Para pengguna perusahaan tersebut berpendapat bahwa Amandemen Pertama “sudah cukup untuk menghadapi Ketakutan Merah Pertama dan Perang Dunia II.” Itu sudah cukup selama tahun-tahun Perang Dingin yang penuh kecemasan. Itu cukup untuk hari ini.
“Kepentingan pemerintah dalam mencegah 'manipulasi konten' secara konstitusional melanggar hukum, dan kepentingan keamanan data tidak hanya menjadi alasan untuk membatasi kebebasan berpendapat dalam RUU tersebut,” demikian isi ringkasan pengguna.
Argumen tersebut mendapat dukungan di Kongres, dengan Senator Edward J. Markey, D-Mass., Rand Paul, R-Ky., dan Rep.

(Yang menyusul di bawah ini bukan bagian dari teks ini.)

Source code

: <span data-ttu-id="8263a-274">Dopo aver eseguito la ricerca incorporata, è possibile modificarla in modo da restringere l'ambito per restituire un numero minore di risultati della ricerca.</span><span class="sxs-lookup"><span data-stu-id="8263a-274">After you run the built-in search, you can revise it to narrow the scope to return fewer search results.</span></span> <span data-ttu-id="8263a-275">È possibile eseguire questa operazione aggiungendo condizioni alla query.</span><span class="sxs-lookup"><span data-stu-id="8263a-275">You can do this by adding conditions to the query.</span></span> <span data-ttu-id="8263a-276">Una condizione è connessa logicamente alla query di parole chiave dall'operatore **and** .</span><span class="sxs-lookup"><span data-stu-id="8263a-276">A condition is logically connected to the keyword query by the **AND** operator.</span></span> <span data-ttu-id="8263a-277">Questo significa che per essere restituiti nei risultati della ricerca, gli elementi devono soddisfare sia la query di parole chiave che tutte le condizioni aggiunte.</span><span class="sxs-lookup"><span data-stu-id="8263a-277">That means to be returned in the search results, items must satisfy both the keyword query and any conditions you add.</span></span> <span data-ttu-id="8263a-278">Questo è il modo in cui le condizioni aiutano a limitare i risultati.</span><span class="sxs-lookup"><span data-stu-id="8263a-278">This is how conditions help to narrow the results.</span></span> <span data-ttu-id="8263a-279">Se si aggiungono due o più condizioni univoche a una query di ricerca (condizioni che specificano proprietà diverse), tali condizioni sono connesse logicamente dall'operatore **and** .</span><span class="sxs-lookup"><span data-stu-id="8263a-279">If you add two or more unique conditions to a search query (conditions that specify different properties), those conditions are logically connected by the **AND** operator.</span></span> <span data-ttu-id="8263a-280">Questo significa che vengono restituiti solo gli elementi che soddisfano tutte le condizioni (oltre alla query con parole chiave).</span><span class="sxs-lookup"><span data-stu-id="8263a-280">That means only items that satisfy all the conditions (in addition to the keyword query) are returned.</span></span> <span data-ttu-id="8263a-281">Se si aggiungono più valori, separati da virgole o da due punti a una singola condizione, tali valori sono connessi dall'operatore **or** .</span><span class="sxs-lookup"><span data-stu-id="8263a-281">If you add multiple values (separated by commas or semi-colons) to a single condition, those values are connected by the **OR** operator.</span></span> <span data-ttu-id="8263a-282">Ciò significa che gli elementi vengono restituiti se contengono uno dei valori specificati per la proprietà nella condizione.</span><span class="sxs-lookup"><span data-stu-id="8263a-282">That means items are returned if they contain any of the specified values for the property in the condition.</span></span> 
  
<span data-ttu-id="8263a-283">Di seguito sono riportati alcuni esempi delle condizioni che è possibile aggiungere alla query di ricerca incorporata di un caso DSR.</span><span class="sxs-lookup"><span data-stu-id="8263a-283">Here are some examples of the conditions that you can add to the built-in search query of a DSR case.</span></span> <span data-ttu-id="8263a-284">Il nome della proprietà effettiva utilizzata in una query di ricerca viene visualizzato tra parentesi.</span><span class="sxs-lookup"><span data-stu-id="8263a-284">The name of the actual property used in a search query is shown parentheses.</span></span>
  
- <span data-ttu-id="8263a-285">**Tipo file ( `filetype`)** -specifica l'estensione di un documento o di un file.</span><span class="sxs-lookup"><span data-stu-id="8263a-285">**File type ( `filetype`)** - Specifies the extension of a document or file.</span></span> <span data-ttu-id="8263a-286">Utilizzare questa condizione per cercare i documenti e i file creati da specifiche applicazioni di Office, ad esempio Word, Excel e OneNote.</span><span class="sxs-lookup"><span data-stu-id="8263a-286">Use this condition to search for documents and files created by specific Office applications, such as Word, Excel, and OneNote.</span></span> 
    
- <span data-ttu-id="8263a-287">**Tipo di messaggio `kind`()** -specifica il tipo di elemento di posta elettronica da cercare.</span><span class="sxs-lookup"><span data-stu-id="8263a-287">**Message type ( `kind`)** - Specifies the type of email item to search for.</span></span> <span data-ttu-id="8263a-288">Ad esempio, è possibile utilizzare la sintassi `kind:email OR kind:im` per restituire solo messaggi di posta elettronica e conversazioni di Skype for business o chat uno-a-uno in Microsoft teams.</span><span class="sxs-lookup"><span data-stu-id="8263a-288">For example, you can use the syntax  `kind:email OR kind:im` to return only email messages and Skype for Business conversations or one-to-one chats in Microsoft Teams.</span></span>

Ro Khanna, D-Calif dengan singkat menyatakan bahwa undang-undang tersebut tidak cukup bergantung pada beberapa permasalahan keamanan nasional yang sama seperti yang telah dipertimbangkan oleh pengadilan di masa lalu.

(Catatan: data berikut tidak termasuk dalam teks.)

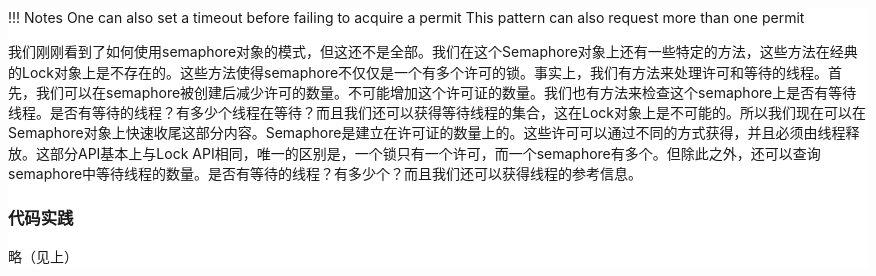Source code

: !!! Notes
    One can also set a timeout before failing to acquire a permit
    This pattern can also request more than one permit

我们刚刚看到了如何使用semaphore对象的模式，但这还不是全部。我们在这个Semaphore对象上还有一些特定的方法，这些方法在经典的Lock对象上是不存在的。这些方法使得semaphore不仅仅是一个有多个许可的锁。事实上，我们有方法来处理许可和等待的线程。首先，我们可以在semaphore被创建后减少许可的数量。不可能增加这个许可证的数量。我们也有方法来检查这个semaphore上是否有等待线程。是否有等待的线程？有多少个线程在等待？而且我们还可以获得等待线程的集合，这在Lock对象上是不可能的。所以我们现在可以在Semaphore对象上快速收尾这部分内容。Semaphore是建立在许可证的数量上的。这些许可可以通过不同的方式获得，并且必须由线程释放。这部分API基本上与Lock API相同，唯一的区别是，一个锁只有一个许可，而一个semaphore有多个。但除此之外，还可以查询semaphore中等待线程的数量。是否有等待的线程？有多少个？而且我们还可以获得线程的参考信息。

### 代码实践
略（见上）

“Jika pengalaman negara kita dengan undang-undang penghasutan di masa perang dan Red Scare telah mengajarkan kita sesuatu, maka potensi pemerintah Tiongkok untuk memutarbalikkan pendapat di TikTok tidak membenarkan tindakan pencegahan terhadap semua warga Amerika—terutama rakyat AS—yang bisa membenarkan pelarangan yang terlalu luas dan belum pernah terjadi sebelumnya. di jalan pidato ini.
John Sauer, wakil jaksa agung yang ditunjuk Trump, mengajukan laporan singkat ke pengadilan dengan alasan bahwa undang-undang tersebut melanggar kekuasaan eksekutifnya yang tidak memiliki inisiatif dalam hubungan luar negeri dan harus dipertahankan.
Rosenstein mengatakan penting bagi Trump untuk meminta Mahkamah Agung untuk “menerapkan” undang-undang tersebut karena dia “meminta Mahkamah Agung untuk melakukan sesuatu yang tidak memiliki kewenangan hukum untuk dilakukan.”
“Saya pikir mereka akan mengabaikan laporan singkat ini karena itu bodoh, tapi ini pertanda buruk bahwa wakil jaksa agung Trump di masa depan akan menulis hal seperti ini,” kata Rosenstein.
Laporan singkat tersebut memuji “keahlian Trump dalam membuat kesepakatan” dan berargumentasi bahwa hakim mengabaikan undang-undang tersebut sehingga Trump dapat mengejar “solusi yang dinegosiasikan” jika undang-undang federal memaksanya untuk mendivestasikan asetnya.
Berry mengatakan Trump dapat memicu perselisihan hukum lain jika dia mengancam untuk menghentikan penegakan hukum atas pandangannya mengenai konstitusionalitas undang-undang tersebut.
“Kita bisa melihat konflik antardepartemen yang nyata antara Kongres dan presiden, antara Pasal I dan II Konstitusi, di mana Kongres mengesahkan undang-undang yang membatasi diskresi presiden, dan kemudian presiden berkata, 'Ini membatasi diskresi Presiden. wewenang untuk menentukan kebijakan luar negeri saya terhadap Tiongkok,” kata Berry.
©2025 CQ-Roll Call, Inc. Semua hak dilindungi undang-undang. Silakan kunjungi cqrollcall.com. Didistribusikan oleh Tribune Content Agency, LLC.